**TEXT FOR ANALYSIS**
*** Begin section ***
= Sarah Strange =

Canadian actress

Sarah Strange (born September 6, 1974) is a Canadian actress. She has worked in a variety of American and Canadian television and film projects, including Helen in the Canadian drama Da Vinci's Inquest and as the voice actress for the male half of Ranma Saotome in the first 64 episodes of Ranma 1/2 (as well as the movies and the OVAs) before she was replaced by Richard Ian Cox for the rest of the series.

==Life and career==
Strange was born in Vancouver, British Columbia, the daughter of screenwriters Susan and Marc Strange (creators of The Beachcombers). She grew up in Canada's entertainment industry, and has appeared in comedic, dramatic, and science fiction projects on both big and small screens since graduating from high school.

In 1988, David Fincher directed her in the USA version of the music video for Shattered Dreams by Johnny Hates Jazz. She played the uncredited lead female in the black and white video.

Strange has since garnered multiple Gemini Award nominations for her acting, winning an award for her guest role in the Canadian series Neon Rider at 21. Strange is also known for playing the voice of boy-type Ranma Saotome for the OVAs, movies and first three seasons of the anime series Ranma ½ released from 1993 to 1998, however, she left after season 3 in order to focus on live action work. She played Jill Langston, the lead virologist in seasons 1 and 2 of the Canadian Science drama ReGenesis.

She also provided the voice of Franklin in Dinobabies and Rookie in Littlest Pet Shop.

Strange was among the cast of the ABC romantic comedy drama Men In Trees (2006—2008), on which she portrayed the town barmaid and a reconciling wife opposite Abraham Benrubi. She also appeared on ABC's Life As We Know It (2004—2005) in the recurring role of "Mia", the mother of Kelly Osbourne's character. She also reprised her role of Ganos Lal/Morgan le Fay in the direct to DVD movie Stargate: The Ark of Truth. Strange has also appeared on an episode of Sanctuary titled "Kush" as Dr. Allison Grant.
*** End section ***
**DATA**
*** Begin section ***
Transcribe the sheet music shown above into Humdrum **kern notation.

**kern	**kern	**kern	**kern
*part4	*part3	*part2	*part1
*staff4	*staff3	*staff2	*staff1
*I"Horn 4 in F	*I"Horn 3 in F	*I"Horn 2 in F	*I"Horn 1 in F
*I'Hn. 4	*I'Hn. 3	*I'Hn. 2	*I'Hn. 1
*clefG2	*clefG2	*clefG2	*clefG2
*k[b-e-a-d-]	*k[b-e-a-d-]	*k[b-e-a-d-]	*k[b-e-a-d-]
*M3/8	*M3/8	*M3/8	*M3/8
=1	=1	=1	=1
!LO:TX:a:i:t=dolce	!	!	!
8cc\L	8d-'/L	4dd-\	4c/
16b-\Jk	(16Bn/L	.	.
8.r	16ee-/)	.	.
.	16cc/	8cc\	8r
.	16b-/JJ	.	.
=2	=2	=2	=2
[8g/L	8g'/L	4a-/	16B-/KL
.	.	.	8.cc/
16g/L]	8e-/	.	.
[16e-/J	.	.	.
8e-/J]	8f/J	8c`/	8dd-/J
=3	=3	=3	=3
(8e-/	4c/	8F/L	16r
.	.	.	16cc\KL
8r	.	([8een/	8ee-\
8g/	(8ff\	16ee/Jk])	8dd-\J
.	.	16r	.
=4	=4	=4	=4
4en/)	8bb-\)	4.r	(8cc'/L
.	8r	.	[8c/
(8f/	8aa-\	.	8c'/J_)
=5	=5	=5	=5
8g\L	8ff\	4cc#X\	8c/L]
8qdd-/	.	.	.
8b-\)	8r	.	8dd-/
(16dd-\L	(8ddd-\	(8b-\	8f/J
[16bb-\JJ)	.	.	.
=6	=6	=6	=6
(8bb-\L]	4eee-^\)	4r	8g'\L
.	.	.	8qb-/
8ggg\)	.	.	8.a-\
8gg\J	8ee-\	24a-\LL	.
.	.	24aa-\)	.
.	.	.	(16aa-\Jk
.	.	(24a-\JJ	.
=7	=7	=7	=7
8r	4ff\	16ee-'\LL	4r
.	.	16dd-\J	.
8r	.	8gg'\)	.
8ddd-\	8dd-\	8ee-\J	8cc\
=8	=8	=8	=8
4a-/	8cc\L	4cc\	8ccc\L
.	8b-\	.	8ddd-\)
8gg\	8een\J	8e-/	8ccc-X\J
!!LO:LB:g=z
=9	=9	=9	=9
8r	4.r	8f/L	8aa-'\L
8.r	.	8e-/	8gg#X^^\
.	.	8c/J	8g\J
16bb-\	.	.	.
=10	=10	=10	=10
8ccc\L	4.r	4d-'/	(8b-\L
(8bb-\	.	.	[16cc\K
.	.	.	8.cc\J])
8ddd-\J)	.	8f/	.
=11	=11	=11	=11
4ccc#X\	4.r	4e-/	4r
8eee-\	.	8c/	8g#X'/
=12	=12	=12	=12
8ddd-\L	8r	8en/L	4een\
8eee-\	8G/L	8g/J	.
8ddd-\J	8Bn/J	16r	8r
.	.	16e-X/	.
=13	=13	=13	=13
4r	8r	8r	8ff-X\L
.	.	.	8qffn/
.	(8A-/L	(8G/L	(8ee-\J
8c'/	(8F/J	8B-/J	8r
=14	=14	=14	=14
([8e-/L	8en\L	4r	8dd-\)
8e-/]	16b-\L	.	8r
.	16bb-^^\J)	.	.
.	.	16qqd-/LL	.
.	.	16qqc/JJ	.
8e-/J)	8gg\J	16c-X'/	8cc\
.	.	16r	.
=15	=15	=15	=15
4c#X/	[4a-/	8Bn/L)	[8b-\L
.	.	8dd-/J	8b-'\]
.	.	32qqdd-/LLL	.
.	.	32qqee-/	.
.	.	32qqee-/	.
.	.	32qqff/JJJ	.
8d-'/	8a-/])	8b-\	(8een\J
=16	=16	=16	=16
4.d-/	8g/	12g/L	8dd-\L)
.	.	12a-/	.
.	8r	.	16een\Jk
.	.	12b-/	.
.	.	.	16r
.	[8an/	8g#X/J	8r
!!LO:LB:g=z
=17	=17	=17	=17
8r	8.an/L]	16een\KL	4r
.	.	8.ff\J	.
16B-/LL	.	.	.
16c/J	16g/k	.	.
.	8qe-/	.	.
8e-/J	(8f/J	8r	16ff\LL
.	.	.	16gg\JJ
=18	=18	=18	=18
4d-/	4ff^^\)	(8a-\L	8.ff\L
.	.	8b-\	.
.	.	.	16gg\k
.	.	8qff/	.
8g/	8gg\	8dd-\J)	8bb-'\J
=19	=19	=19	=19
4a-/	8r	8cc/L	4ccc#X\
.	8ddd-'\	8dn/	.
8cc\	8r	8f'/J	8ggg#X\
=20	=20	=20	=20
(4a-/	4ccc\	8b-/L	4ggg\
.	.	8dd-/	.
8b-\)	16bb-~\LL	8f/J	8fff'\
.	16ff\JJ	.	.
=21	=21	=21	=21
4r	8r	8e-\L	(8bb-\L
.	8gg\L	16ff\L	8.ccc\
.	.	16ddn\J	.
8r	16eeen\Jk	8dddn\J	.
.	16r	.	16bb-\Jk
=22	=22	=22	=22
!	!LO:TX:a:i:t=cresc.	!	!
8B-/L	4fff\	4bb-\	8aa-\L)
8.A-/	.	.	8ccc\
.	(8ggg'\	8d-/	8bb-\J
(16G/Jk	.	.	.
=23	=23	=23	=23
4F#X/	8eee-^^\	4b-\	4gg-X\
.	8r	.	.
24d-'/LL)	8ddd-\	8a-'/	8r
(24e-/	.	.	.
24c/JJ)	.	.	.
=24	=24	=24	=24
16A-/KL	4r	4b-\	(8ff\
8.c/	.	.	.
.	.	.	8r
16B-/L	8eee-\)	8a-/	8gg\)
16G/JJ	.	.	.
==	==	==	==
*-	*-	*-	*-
*** End section ***
**WORK TO COMPLETE**
(1) According to the Sarah Strange article, why did she leave her voice role as Ranma Saotome after season 3? Answer in one to three sentences.
(2) Answer these questions from the Sarah Strange article, marking your answers (a), (b), and (c):
(a) In what city was Sarah Strange born?
(b) Who directed her in the 1988 music video for Shattered Dreams?
(c) What character did she play in seasons 1 and 2 of ReGenesis?
(3) Continue the Sarah Strange article, starting after its final sentence.

**RESULTS FOR THE EXERCISE**
(1) She left after season 3 of Ranma ½ to focus on live action work.

(2)
(a) Vancouver, British Columbia
(b) David Fincher
(c) Jill Langston, the lead virologist

(3)
From 2013 to 2019, Strange had a regular co-starring role in the Garage Sale Mysteries franchise of made for television movies from Hallmark.

== Filmography ==

===Film===

| Year | Title | Role | Notes |
| 1994 | Ranma ½: The Movie, Big Trouble in Nekonron, China | Ranma Saotome (voice) | English version |
Ranma ½: The Movie 2, Nihao My Concubine
| 1996 | Ranma ½: One Grew Over the Kuno's Nest |
| 1997 | Dazzle the Dinosaur | Mother Maiasaura (voice) | Short |
| Kitchen Party | Cynthia |  |
| 1999 | Second Date | Diane | Short |
| 2004 | Dark Arc | Juxta / Lamia |  |
| Pursued | Petra Ghirov |  |
| 2005 | White Noise | Jane |  |
| 2006 | .45 | Vic |  |
| 2008 | Stargate: The Ark of Truth | Morgan Le Fay / Ganos Lal | Video |
| 2009 | Personal Effects | Janet |  |
| The Zero Sum | Leah Herzog |  |
| 2016 | Kindergarten Cop 2 | Miss Sinclaire |  |
| On the Farm | Elaine |  |
| 2024 | Aurora Teagarden Mysteries: Death at the Diner | Lauren Walsh |  |

===Television===

Year: Title; Role; Notes
1992–1994: Neon Rider; Rose; 2 episodes
1993–1998: Ranma ½; Ranma Saotome (voice); Main role (Seasons 1-3, OVAs) English version
1993-1997: Madison; Carol Lemieux; Recurring role
1994: The X-Files; Kimberly; Episode: "Duane Barry"
1994–1995: Dino Babies; Franklin (voice); Main role
1995: Littlest Pet Shop; Rookie (voice)
Deadlocked: Escape from Zone 14: Layla; TV film
Mixed Blessings: Wanda
The Outer Limits: Lisa; Episode: "Caught in the Act"
1996: Rachel Connors; Episode: "Falling Star"
Sliders: Leah Greenfield; Episode: "Greatfellas"
An Unexpected Family: Claudia; TV film
Poltergeist: The Legacy: Tina; Episode: "The Crystal Scarab"
1997: Suzy; Episode: "Fear"
Millennium: Maura; Episode: "Force Majeure"
The Adventures of Shirley Holmes: Leah Farrell; Episode: "The Case of the Singer's Secret"
Unwed Father: Sherry; TV film
1998: The Outer Limits; Tara; Episode: "The Hunt"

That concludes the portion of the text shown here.